TEXTE =>
Comme première question, je pense que nos lecteurs seront intéressés de faire le point sur l'état d'avancement des négociations de l'adhésion de l'Algérie à l'O.M.C. Quels sont les points d'achoppement et où en est le dossier aujourd'hui ?

Non, il n'y a pas de point d'achoppement, mais au contraire, ça va très vite.

Pour expliquer cette histoire d'achoppement et d'aller vite, je citerai peut-être le délégué de l'Union Européenne qui était avec nous à Genève lorsque nous avons présenté notre mémorandum il y a deux ou trois semaines qui disait: " Je vois avec satisfaction que l'Algérie non seulement remplit les conditions, mais va encore plus vite que nous ". C'est la réalité, nous avons fait jusqu'à maintenant des réformes et de bonnes réformes, c'est-à-dire des réformes qui répondent tout à fait à ce souci de libéralisation et d'ouverture ; Toutes les nouvelles lois que nous avons adoptées sont des lois qui correspondent au souci d'ouvrir le pays, de le libéraliser, de promouvoir l'échange international.

En ce qui concerne le processus d'adhésion, tout va bien et il a déjà commencé. Quel est ce processus ? Nous présentons d'abord un mémorandum qu'il faudra défendre et qui présente la politique commerciale et économique du pays, puis ensuite il est défendu devant nos partenaires qui sont réunis dans le cadre d'un groupe de travail " working party ". Notre groupe de travail est présidé par l'ambassadeur Del Castillo qui est une personnalité d'un très grand professionnalisme et surtout d'une très longue expérience. Après le mémorandum, si tout va bien, les négociations avec les différents partenaires qui font partie de ce " working party " peuvent commencer. Ce groupe de travail est une façon commode de réunir les principaux partenaires, mais n'importe quel pays peut, à tout moment venir.

EXERCICE COURT 1 =>
Recopiez mot pour mot le passage de l'entretien sur l'adhésion de l'Algérie à l'O.M.C., depuis "Pour expliquer cette" jusqu'à "promouvoir l'échange international." inclus.
EXERCICE COURT 2 =>
Dans l'entretien sur l'adhésion de l'Algérie à l'O.M.C., qui préside le groupe de travail de l'Algérie ?

Entrées d'une collection:
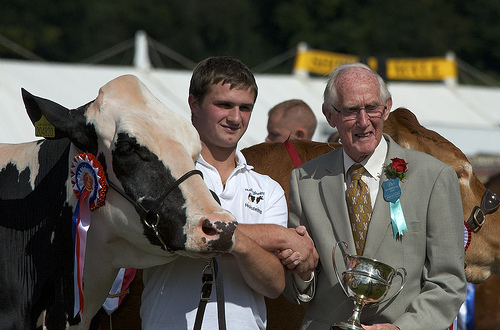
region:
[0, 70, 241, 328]
A black and white prize cow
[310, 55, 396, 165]
Man has white hair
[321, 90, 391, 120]
A pair of glasses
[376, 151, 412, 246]
Red rose and blue ribbon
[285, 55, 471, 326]
Man is holding a trophy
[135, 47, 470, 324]
Two men are shaking hands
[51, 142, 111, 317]
A ribbon on a cow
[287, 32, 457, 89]
A long and yellow sign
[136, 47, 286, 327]
Man wearing a white shirt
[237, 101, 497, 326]
A brown cow behind the men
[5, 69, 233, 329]
the cow is black and white in color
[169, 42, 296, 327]
the young man stands next to the cow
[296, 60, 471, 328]
an older gentleman holds a trophy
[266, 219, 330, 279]
the two men shake hands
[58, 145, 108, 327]
the cow wears a ribbon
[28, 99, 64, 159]
the cow has a yellow tag in its ear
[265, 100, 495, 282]
a brown cow is behind the older gentleman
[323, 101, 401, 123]
the older man is wearing glasses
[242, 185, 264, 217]
the young man has a cow on his shirt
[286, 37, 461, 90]
a yellow banner is in the background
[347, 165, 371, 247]
he is wearing a brown tie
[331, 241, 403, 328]
the winner throphy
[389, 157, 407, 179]
a red rose on the suit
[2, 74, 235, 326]
a cow on the scene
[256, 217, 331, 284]
they are shaking the hands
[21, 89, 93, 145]
one ear of the cow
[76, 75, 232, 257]
the head of the cow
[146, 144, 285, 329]
he wears a white polo shirt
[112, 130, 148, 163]
one eye of the cow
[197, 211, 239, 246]
the nose of the cow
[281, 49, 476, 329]
man wearing a suit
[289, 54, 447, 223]
man has gray hair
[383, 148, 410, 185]
a red rose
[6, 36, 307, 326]
boy next a cow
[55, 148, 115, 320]
a ribbon on side of cow's head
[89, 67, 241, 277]
head of cow is white and black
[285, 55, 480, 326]
man holds a trophy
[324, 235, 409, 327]
the trophy is silver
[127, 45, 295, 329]
boy wears a white shirt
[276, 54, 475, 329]
man wears a gray suit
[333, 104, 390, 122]
a man's eyeglasses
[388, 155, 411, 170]
a red rose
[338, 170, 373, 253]
part of a brown tie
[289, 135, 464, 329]
a gray suit coat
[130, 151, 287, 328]
a man's white shirt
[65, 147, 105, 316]
a red, white and blue ribbon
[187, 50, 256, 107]
a man's short cut brown hair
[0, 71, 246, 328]
part of a black and white cow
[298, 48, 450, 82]
a long yellow banner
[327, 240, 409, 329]
a small trophy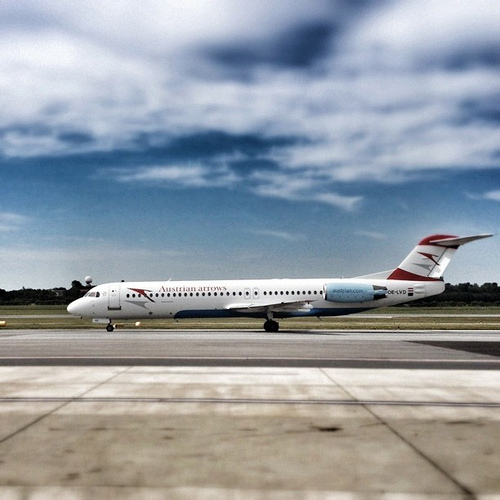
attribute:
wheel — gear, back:
[253, 310, 278, 329]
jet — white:
[54, 220, 466, 364]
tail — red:
[409, 210, 473, 283]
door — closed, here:
[99, 285, 136, 310]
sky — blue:
[46, 90, 343, 230]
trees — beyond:
[3, 278, 94, 310]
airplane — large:
[104, 239, 242, 329]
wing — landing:
[225, 293, 349, 351]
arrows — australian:
[395, 241, 447, 277]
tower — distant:
[72, 258, 118, 305]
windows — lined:
[156, 261, 290, 315]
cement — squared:
[122, 362, 499, 495]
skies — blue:
[64, 47, 498, 253]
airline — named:
[366, 239, 438, 298]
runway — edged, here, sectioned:
[73, 315, 493, 398]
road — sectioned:
[360, 348, 482, 383]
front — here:
[59, 220, 150, 335]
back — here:
[307, 271, 467, 380]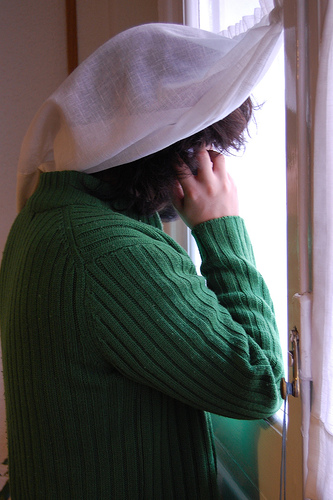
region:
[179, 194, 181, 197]
part of a thumb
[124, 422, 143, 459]
part of a sweater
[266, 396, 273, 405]
elbow of a man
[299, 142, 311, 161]
part of a curtain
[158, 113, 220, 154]
head of a man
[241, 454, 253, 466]
green part on wall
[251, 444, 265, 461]
part of the wall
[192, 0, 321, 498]
white curtains are on the windows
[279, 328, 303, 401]
a handle is on the window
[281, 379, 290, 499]
a blue ribbon is tied to the knob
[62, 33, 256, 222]
the person has dark hair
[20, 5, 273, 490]
the person is under the curtain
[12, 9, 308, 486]
the person is looking out the window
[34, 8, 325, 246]
the man is holding a phone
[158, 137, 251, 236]
the man's hand is at his ear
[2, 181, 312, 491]
the man is wearing a green sweater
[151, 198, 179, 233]
the man has a black beard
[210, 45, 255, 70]
The curtain is white.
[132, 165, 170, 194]
The woman's hair is brown.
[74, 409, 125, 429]
The sweater is green.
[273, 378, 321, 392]
Door knob is gold.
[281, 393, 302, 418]
Blue string hanging from the door knob.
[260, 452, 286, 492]
The door is tan.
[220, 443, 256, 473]
Sweater is casting a shadow.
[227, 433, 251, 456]
The shadow is green.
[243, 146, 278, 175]
Light shining through the window.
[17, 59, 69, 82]
The wall is brown.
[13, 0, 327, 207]
The curtain is white.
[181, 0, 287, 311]
Light shining through the window.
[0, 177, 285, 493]
The person's sweater is green.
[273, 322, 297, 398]
The doorknob is metal.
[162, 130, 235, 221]
The person is holding a phone.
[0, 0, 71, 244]
The wall is white.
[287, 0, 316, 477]
The pole is metal.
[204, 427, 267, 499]
The baseboard is white.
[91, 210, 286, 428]
The woman's sleeve is long.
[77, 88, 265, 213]
The person has long hair.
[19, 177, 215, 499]
The sweater is green.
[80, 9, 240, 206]
Curtain on the head.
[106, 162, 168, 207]
Person has dark hair.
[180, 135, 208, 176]
The person holds something to their ear.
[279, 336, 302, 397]
The door handle is brass.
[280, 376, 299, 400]
The knob for the door.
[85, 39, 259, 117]
The curtain us white.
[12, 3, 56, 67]
The wall is off white.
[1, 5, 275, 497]
A person standing up.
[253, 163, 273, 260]
Light glaring from the window.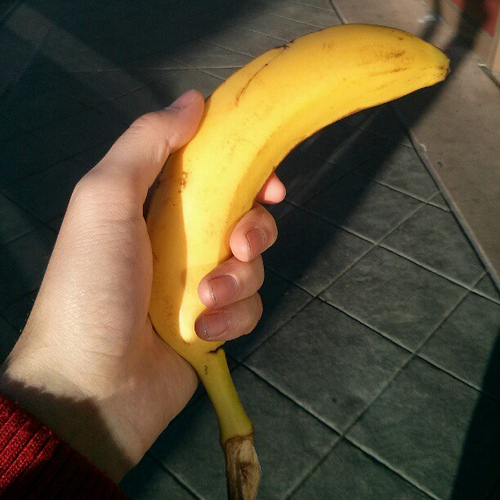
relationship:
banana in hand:
[180, 24, 450, 222] [6, 96, 285, 346]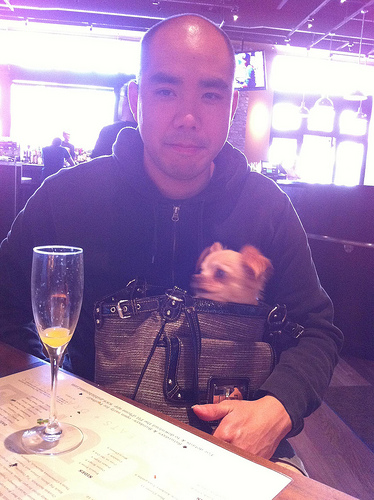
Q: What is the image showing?
A: It is showing a restaurant.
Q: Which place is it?
A: It is a restaurant.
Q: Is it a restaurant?
A: Yes, it is a restaurant.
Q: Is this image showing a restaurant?
A: Yes, it is showing a restaurant.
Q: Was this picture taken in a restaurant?
A: Yes, it was taken in a restaurant.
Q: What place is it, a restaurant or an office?
A: It is a restaurant.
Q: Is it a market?
A: No, it is a restaurant.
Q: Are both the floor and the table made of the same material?
A: Yes, both the floor and the table are made of wood.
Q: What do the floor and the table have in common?
A: The material, both the floor and the table are wooden.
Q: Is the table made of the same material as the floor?
A: Yes, both the table and the floor are made of wood.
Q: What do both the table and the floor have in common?
A: The material, both the table and the floor are wooden.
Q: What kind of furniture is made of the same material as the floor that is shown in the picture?
A: The table is made of the same material as the floor.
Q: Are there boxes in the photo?
A: No, there are no boxes.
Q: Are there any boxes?
A: No, there are no boxes.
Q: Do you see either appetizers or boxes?
A: No, there are no boxes or appetizers.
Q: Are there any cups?
A: No, there are no cups.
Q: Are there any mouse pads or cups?
A: No, there are no cups or mouse pads.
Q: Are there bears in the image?
A: No, there are no bears.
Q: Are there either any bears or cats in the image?
A: No, there are no bears or cats.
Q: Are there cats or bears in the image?
A: No, there are no bears or cats.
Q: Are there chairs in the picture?
A: No, there are no chairs.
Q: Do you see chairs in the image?
A: No, there are no chairs.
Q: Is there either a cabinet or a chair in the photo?
A: No, there are no chairs or cabinets.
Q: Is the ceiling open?
A: Yes, the ceiling is open.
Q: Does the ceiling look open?
A: Yes, the ceiling is open.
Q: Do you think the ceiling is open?
A: Yes, the ceiling is open.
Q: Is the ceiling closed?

RÉPONSE COMPLÈTE 1 =>
Pour expliquer cette histoire d'achoppement et d'aller vite, je citerai peut-être le délégué de l'Union Européenne qui était avec nous à Genève lorsque nous avons présenté notre mémorandum il y a deux ou trois semaines qui disait: " Je vois avec satisfaction que l'Algérie non seulement remplit les conditions, mais va encore plus vite que nous ". C'est la réalité, nous avons fait jusqu'à maintenant des réformes et de bonnes réformes, c'est-à-dire des réformes qui répondent tout à fait à ce souci de libéralisation et d'ouverture ; Toutes les nouvelles lois que nous avons adoptées sont des lois qui correspondent au souci d'ouvrir le pays, de le libéraliser, de promouvoir l'échange international.

RÉPONSE COMPLÈTE 2 =>
L'ambassadeur Del Castillo.